What does not need a redirect
- Admin paths. Anything inside
/admin/, /customer/,
/sales/. Shopify owns those paths on the destination; the
source equivalents were always platform-internal.
- Search and faceted-navigation result URLs. Query-driven, not
indexed by Google in any meaningful way.
- Session and tracking query strings. Magento's
?___store=,
?SID=, and the like. They carry no SEO signal.
- Tag pages on WooCommerce. They tend to be thin-content
duplicates; many merchants disable them post-launch.
Things that go wrong, when they do
A category was renamed in the source and the rewrite was
deleted. The historical URL is no longer in the source's
rewrites table. Solution: tell us the URL and the new
destination, we add it as a manual redirect in the mapping
override.
A custom plugin produced URLs we cannot see. A bespoke
catalogue extension storing routes in its own table outside the
standard rewrite tables. Solution: dump the routes from that
table to CSV, send it to support, we add them in bulk.
The destination Shopify product handle is different from the
source slug. This is by design — Shopify normalises handles
(lowercase, dash-separated, trim repeats). The redirect from old
to new still works; only the new canonical differs. Search
engines follow the 301.
/products/<handle> returns the right product, but
/collections/<x>/products/<handle> 404s. Shopify supports both
URL shapes; some themes use one, some the other. The redirects
mapping captures the alias automatically. If yours does not,
re-run the redirects resource — the default template was updated
in template version 2.x to capture this.
The launch-week Search Console checklist
When you flip DNS to the destination Shopify store, your old
ranking URLs start returning 301 to the new ones. Google re-crawls
within days. To shorten the ranking-recovery window:
- Day of DNS flip — add the new property in Search Console.

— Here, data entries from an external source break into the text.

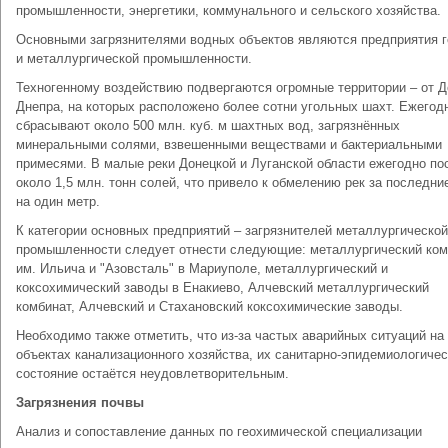
промышленности, энергетики, коммунального и сельского хозяйства.
Основными загрязнителями водных объектов являются предприятия г
и металлургической промышленности.
Техногенному воздействию подвергаются огромные территории – от Д
Днепра, на которых расположено более сотни угольных шахт. Ежегод
сбрасывают около 500 млн. куб. м шахтных вод, загрязнённых
минеральными солями, взвешенными веществами и бактериальными
примесями. В малые реки Донецкой и Луганской области ежегодно по
около 1,5 млн. тонн солей, что привело к обмелению рек за последни
на один метр.
К категории основных предприятий – загрязнителей металлургической
промышленности следует отнести следующие: металлургический ком
им. Ильича и "Азовсталь" в Мариуполе, металлургический и
коксохимический заводы в Енакиево, Алчевский металлургический
комбинат, Алчевский и Стахановский коксохимические заводы.
Необходимо также отметить, что из-за частых аварийных ситуаций на
объектах канализационного хозяйства, их санитарно-эпидемиологиче
состояние остаётся неудовлетворительным.
Загрязнения почвы
Анализ и сопоставление данных по геохимической специализации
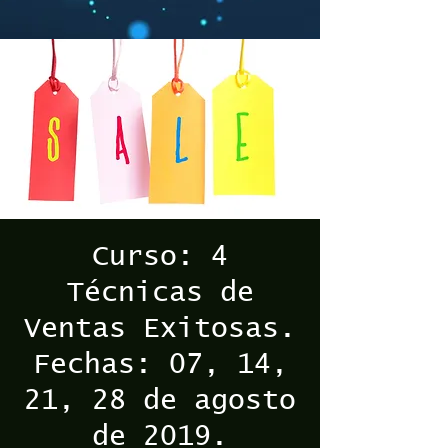
Curso: 4
Técnicas de
Ventas Exitosas.
Fechas: 07, 14,
21, 28 de agosto
de 2019.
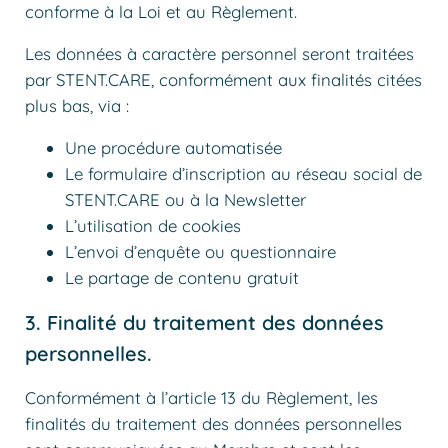
conforme à la Loi et au Règlement.
Les données à caractère personnel seront traitées
par STENT.CARE, conformément aux finalités citées
plus bas, via :
Une procédure automatisée
Le formulaire d’inscription au réseau social de
STENT.CARE ou à la Newsletter
L’utilisation de cookies
L’envoi d’enquête ou questionnaire
Le partage de contenu gratuit
3. Finalité du traitement des données
personnelles.
Conformément à l’article 13 du Règlement, les
finalités du traitement des données personnelles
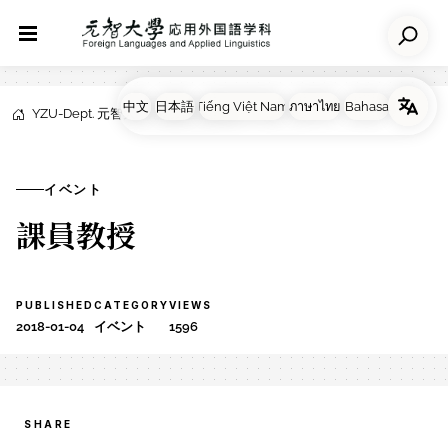
YZU-Dept. 元智大学応用外国語学科
NEWS
イベント
イベント
課員教授
PUBLISHED
CATEGORY
VIEWS
2018-01-04
イベント
1596
SHARE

The "domain" property type, not URL-prefix. Verify ownership
via DNS.
- Submit Shopify's auto-generated sitemap. Shopify writes
/sitemap.xml for free. In Search Console → Sitemaps, paste
https://www.<your-domain>.com/sitemap.xml and hit submit.
- URL-inspect your top 20 ranking pages. Paste each URL
into the URL inspection tool, hit Request indexing. This
is the single highest-leverage move you can make in week one.
- Watch Coverage → Not Found for the first two weeks.
Anything that surfaces is a missed redirect. Add it to the
destination's URL Redirects manually.
- Watch Performance → clicks and impressions. Most
replatforms see ranking dips of 10–20% for a week, recovery
to baseline within 14 days, and a small bump above baseline
within 30 days as Google re-evaluates the new architecture.
What Graftport gives you that prior platforms did not
- A dry-runnable redirects resource. Every prior load tool
treats redirects as a one-shot CSV import. In Graftport, the
redirects mapping is dry-runnable, versioned, and re-runnable
exactly like product or customer mappings. Test before you
ship.
- A proper destination preview. The staging Shopify store has
the full redirect table loaded before DNS flips. You can hit
every URL and see the 301 behaviour, in advance, on the actual
destination.
- Re-run safety on launch night. Re-running the redirects
resource on go-live night is idempotent. Anything already in
Shopify's URL Redirects is not duplicated. New rewrites since
the rehearsal load are added.
Related reading
A staging review of the redirect table is the highest-leverage
hour you will spend on the entire migration. Spend it.